April 9 · Issue #6 · View online

Um casal meio perdido saiu por aí e agora está jogado pelo mundo. Relatos do mais desajustado da dupla.


Esse relato cobre os eventos de 23/02/2019 a 02/03/2019
Olá exploradores do sinistro e do macabro, venho mais uma vez com a dose (quase) semanal de escuridão que tanto gostam. Na verdade é mais um capítulo em que descrevo experiências incríveis que estamos tendo ao redor do mundo, então talvez eu devesse parar de tentar dar essa aura fúnebre ao começo de cada relato. Ou não. Vocês não sabem o que se passa nessa alma escura que tenho. 
Porém mais negra que minha alma só a realidade de quem tá no Brasil agora, por isso boa sorte aí.
Como de praxe esse texto começa exatamente onde terminei o último relato, ou seja, estávamos prestes a começar (mais) uma maratona de deslocamentos para sair das Filipinas em direção a Melbourne, Austrália.

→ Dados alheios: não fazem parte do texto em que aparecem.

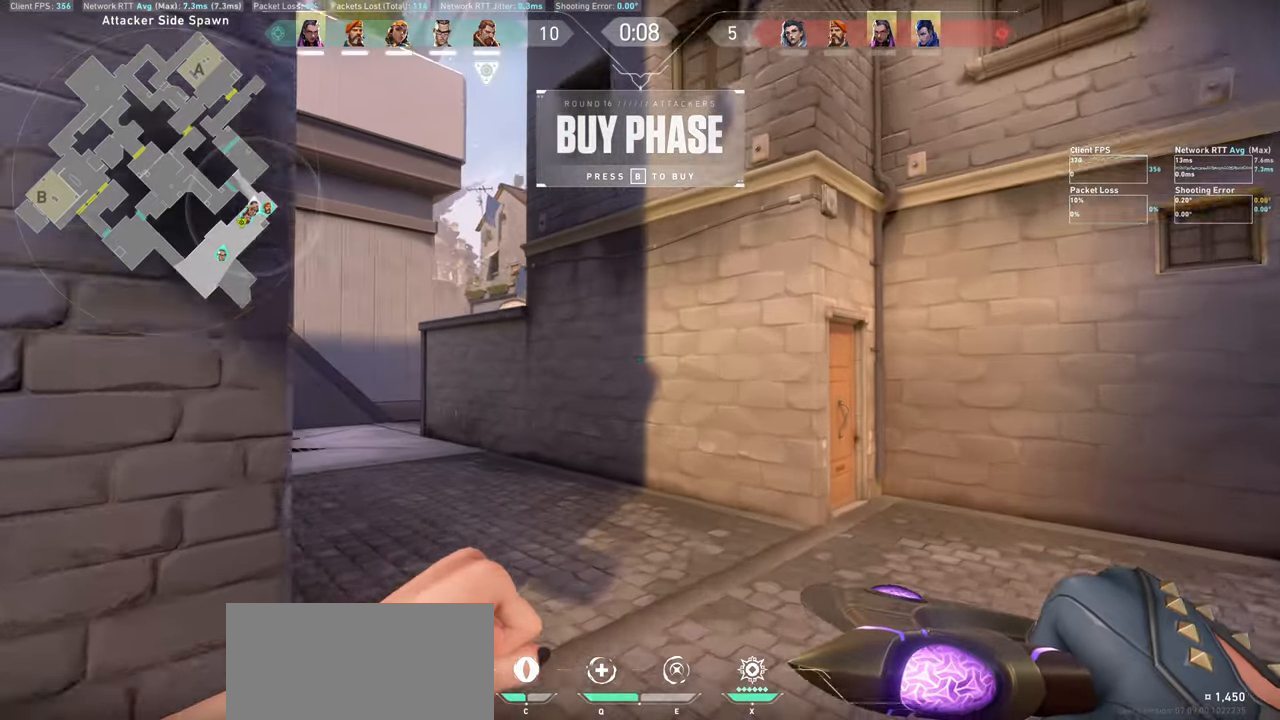
{"keys": ["w"], "mouse": [], "events": []}
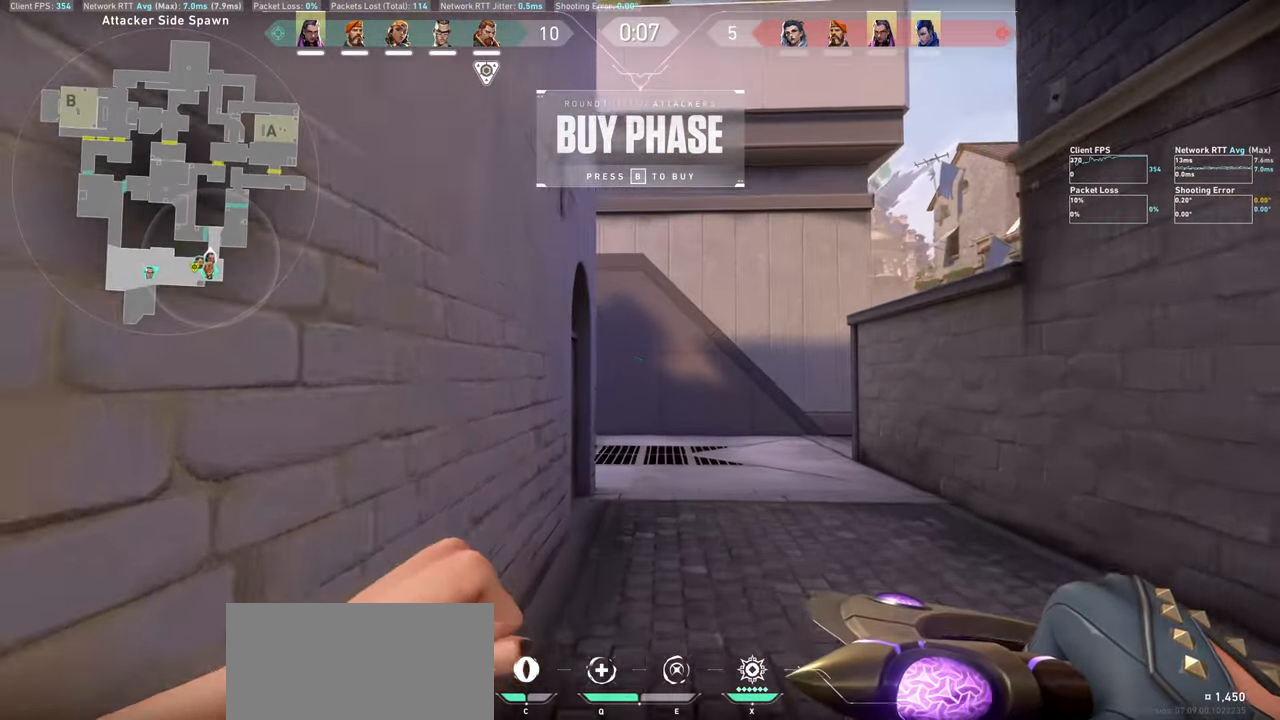
{"keys": ["d", "w"], "mouse": [], "events": [[234, "d", "down"]]}
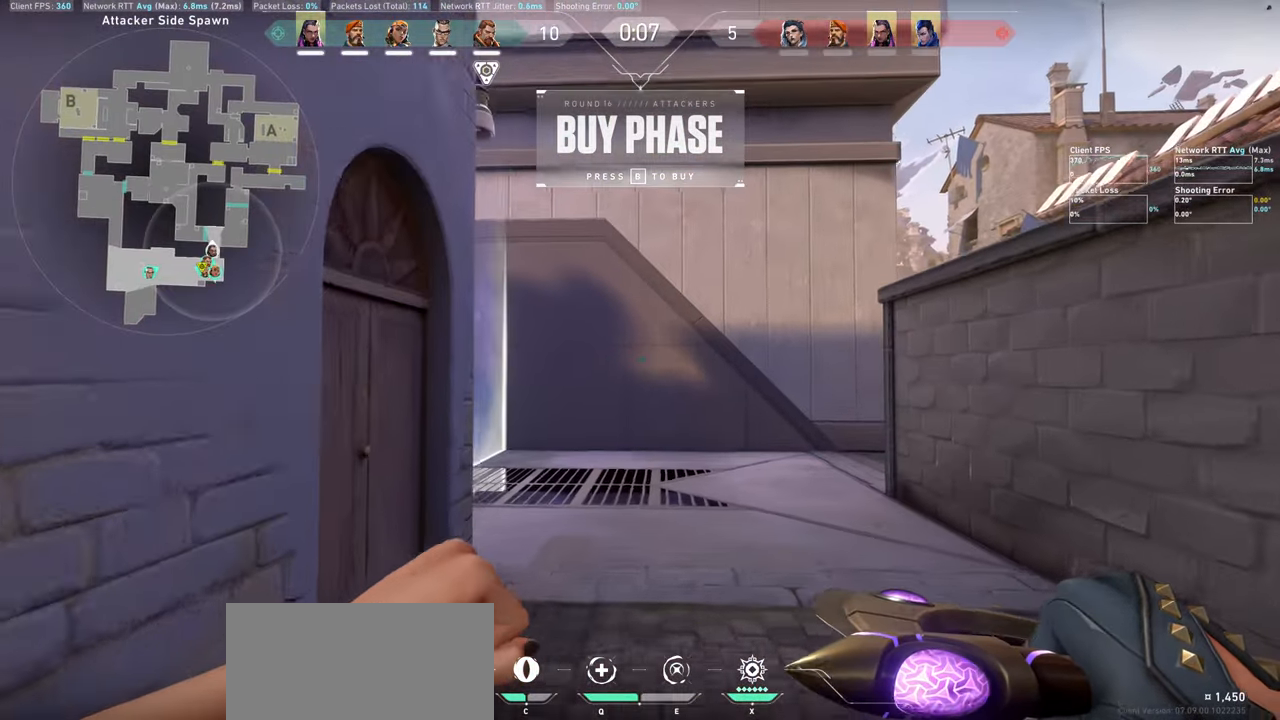
{"keys": ["d", "w"], "mouse": [], "events": [[117, "d", "up"], [367, "d", "down"]]}
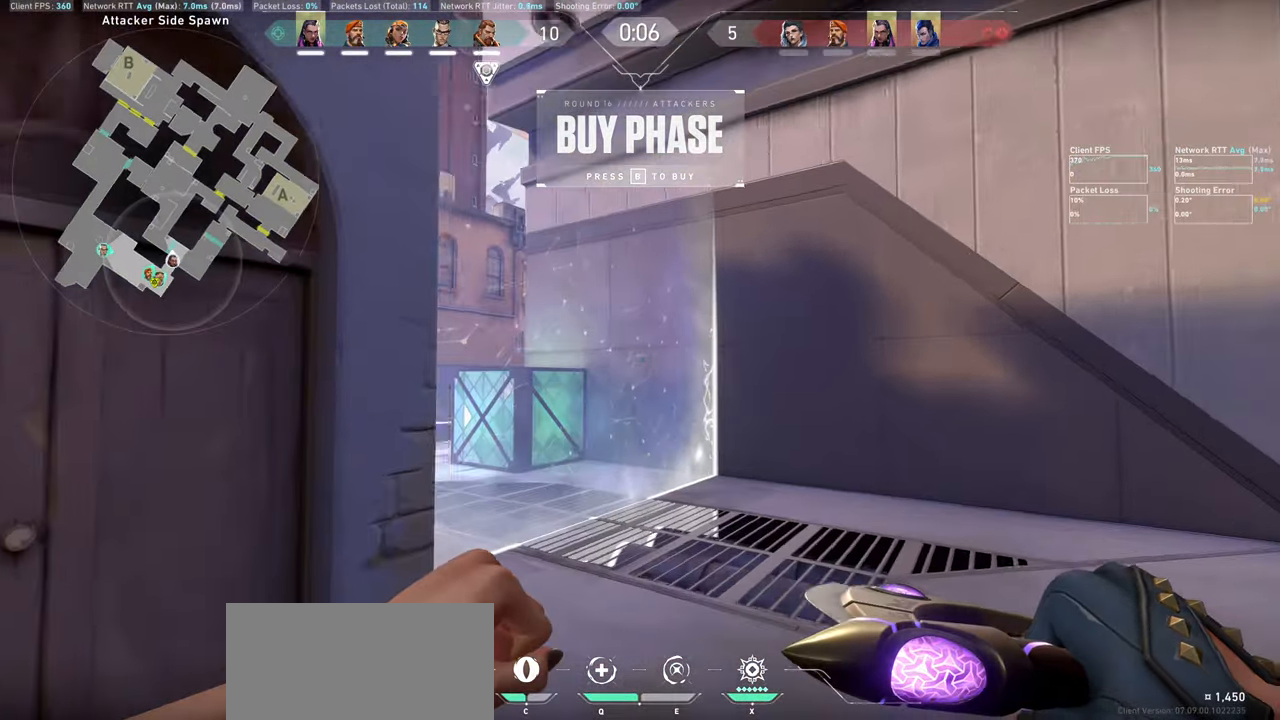
{"keys": ["w"], "mouse": ["wheel"], "events": [[117, "d", "up"], [200, "w", "up"], [334, "w", "down"], [384, "mouse_wheel", "down"]]}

Farei um breve resumo de nossa jornada, pois vocês não merecem mais uma descrição detalhada de voos e horários.
Acordamos cedo em Malapascua, pegamos a balsa, chegamos no porto de Maia e já embarcamos em um ônibus (que tinha todos os últimos lançamentos do The Rock na sua televisão a bordo) para Cebu City. Cerca de 4 horas depois chegamos àquela triste desculpa para uma cidade. Enrolamos em um shopping e fomos pro aeroporto. Lá esperamos por 10 horas até nosso voo que partia às 23h. Pelo menos terminamos de ver Russian Doll sentados nas duras cadeiras de um saguão esquecido pelo mundo. Voamos de Cebu para Manila, onde chegamos à 1 da madrugada. Demos aquela passeada pelo aeroporto até o check-in abrir, nosso avião para Melbourne partiria 6 horas da manhã. E após longa espera embarcamos em um voo de 9 horas, SEM NENHUM LANCHE OU COMIDA, até a Austrália. Vou repetir aqui porque foi complicado - nem água eles serviam. Quer dizer, serviam, mas tinha que pagar. Tenho uma relação de amor e ódio com essas cia aéreas low cost.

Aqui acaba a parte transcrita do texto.